Recommended PSBT Signing Flow¶

Overview¶

BDK 3.0 recommends a new way of signing transactions, keeping private key material out of the Wallet entirely. Use public descriptors in the Wallet for address derivation and coin tracking, build transactions with TxBuilder to obtain a PSBT, and then sign that PSBT using the Psbt::sign API from rust-bitcoin.

Why Do This?¶

In previous workflows it was common to construct a Wallet with a private descriptor, letting BDK both track coins and sign transactions. Mixing these responsibilities has a few downsides:

• Private key material lives in the same process as network I/O and coin selection. This is not necessary, and keeping the responsibility for private keys separate is simply good practice.
• It doesn't model most real signing architectures. In practice, keys often live on a hardware device, in a separate process, or behind an HSM. Adding them to the Wallet for the duration of the process is unecessary, and many applications were already separating these concerns in less ergonomic ways than is now possible.
• PSBTs exist precisely to separate these roles. The PSBT format was designed so that an unsigned transaction can be handed off to one or more independent signers, and keeping that separation in code makes the design explicit.

The Recommended Flow¶

1. Create the Wallet with Public Descriptors¶

Use public descriptors to create your Wallet:

use bdk_wallet::Wallet;
use bitcoin::Network;

let descriptor = Miniscript12Descriptor::<Miniscript12DescriptorPublicKey>::from_str("tr([5bc5d243/86'/1'/0']tpubDC72NVP1.../0/*)#xh44xwsp").unwrap();

let wallet = Wallet::create_single(descriptor)
    .network(Network::Regtest)
    .create_wallet_no_persist()?;

The Wallet can now derive addresses, track UTXOs, and build transactions without ever holding a private key.

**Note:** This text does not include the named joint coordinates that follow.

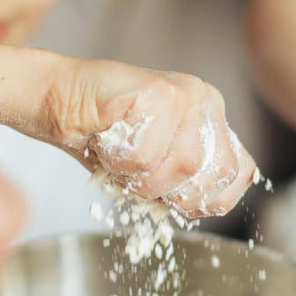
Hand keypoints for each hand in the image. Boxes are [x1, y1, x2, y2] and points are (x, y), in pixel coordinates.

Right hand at [38, 59, 257, 217]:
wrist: (57, 100)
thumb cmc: (103, 137)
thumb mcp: (155, 169)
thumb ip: (188, 181)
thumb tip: (212, 203)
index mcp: (211, 119)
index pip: (238, 174)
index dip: (203, 198)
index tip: (169, 194)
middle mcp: (206, 101)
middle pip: (210, 177)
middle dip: (167, 191)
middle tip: (135, 172)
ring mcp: (186, 93)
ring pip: (182, 167)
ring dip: (139, 177)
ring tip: (119, 154)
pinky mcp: (159, 91)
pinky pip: (147, 155)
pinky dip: (119, 161)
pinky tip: (108, 138)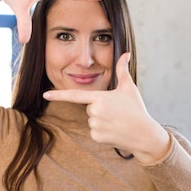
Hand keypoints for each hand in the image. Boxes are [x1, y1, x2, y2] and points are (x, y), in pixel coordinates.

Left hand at [43, 53, 170, 164]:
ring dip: (101, 120)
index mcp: (100, 98)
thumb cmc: (136, 109)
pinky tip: (115, 131)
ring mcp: (95, 125)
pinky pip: (94, 132)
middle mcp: (95, 111)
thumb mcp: (129, 88)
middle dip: (100, 109)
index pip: (75, 95)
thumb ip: (122, 70)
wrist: (144, 134)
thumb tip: (126, 54)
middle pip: (89, 108)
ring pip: (91, 120)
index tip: (45, 95)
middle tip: (116, 112)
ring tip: (117, 122)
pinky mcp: (96, 137)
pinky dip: (103, 132)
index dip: (59, 95)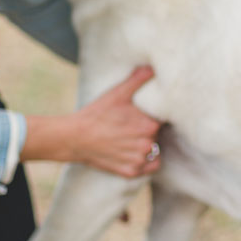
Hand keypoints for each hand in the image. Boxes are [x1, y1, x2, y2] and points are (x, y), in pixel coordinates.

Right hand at [24, 66, 162, 177]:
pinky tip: (133, 151)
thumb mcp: (118, 93)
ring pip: (155, 151)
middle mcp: (147, 144)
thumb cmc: (97, 113)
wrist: (75, 137)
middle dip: (150, 130)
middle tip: (134, 124)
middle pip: (158, 135)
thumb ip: (138, 80)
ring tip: (131, 138)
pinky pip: (149, 167)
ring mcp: (139, 160)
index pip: (164, 119)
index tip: (145, 113)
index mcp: (150, 124)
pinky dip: (145, 161)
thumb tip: (152, 68)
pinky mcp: (131, 172)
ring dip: (147, 145)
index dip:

2. Build a PSBT with TxBuilder¶

use bdk_wallet::wallet::tx_builder::TxOrdering;
use bitcoin::Amount;

let recipient = Address::from_str("bc1q...")?.assume_checked();

let mut psbt = {
    let mut builder = wallet.build_tx();
    builder
        .add_recipient(recipient.script_pubkey(), Amount::from_sat(50_000));
    builder.finish()?
};

3. Sign with Psbt::sign¶

Load your private key separately — from secure storage, a hardware wallet integration, or an air-gapped device, and call Psbt::sign directly on the PSBT:

// You must use miniscript 13.0.0 or above for this to work, see https://github.com/rust-bitcoin/rust-miniscript/pull/851
let secp = bitcoin::secp256k1::Secp256k1::new();
let result: (Descriptor<DescriptorPublicKey>, KeyMap) = Descriptor::parse_descriptor(&secp, "tr(tprv8ZgxMBicQKsPdWAHbugK.../86'/1'/0'/0/*)#x627tk5a").unwrap();
let keymap = &result.1;
psbt.sign(keymap, &secp);

Psbt::sign accepts anything that implements rust-bitcoin's GetKey trait.

4. Finalize and Broadcast¶

use bdk_wallet::miniscript::psbt::PsbtExt;

let finalized = psbt.finalize(&secp)?;
let tx = psbt.extract_tx()?;
client.broadcast(&tx)?;

Summary¶

This separation means your signing code can be swapped out or upgraded independently of your wallet logic, and private key material never needs to touch the same code paths as network I/O or persistence.